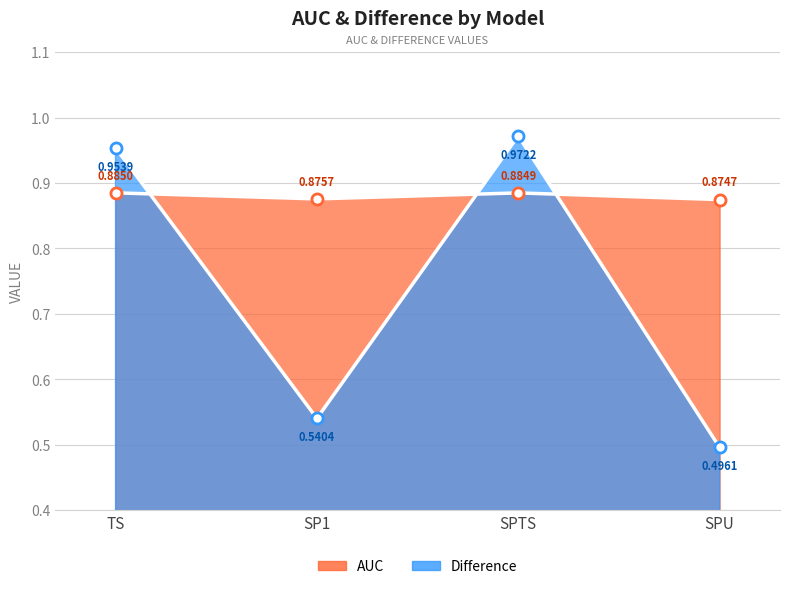

Reading right to left, extract all data points from this chart.

AUC: 0.9	0.9	0.9	0.9
Difference: 0.5	1.0	0.5	1.0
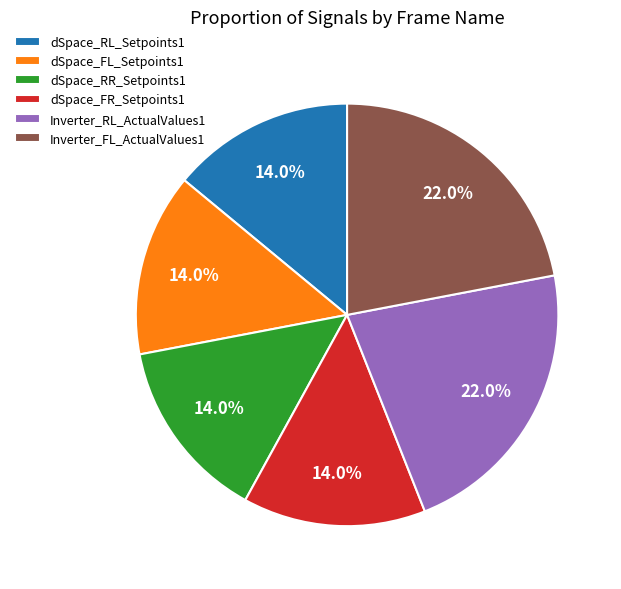

What is the ratio of the value at dSpace_RL_Setpoints1 to the value at dSpace_RR_Setpoints1?

1.0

===============

▸ WHAT YOU NEED TO DO:
Please reproduce the listing above line for line, leaving out the pictures.

▸ ANSWER BOX:
Reading right to left, extract all data points from this chart.

AUC: 0.9	0.9	0.9	0.9
Difference: 0.5	1.0	0.5	1.0

What is the ratio of the value at dSpace_RL_Setpoints1 to the value at dSpace_RR_Setpoints1?

1.0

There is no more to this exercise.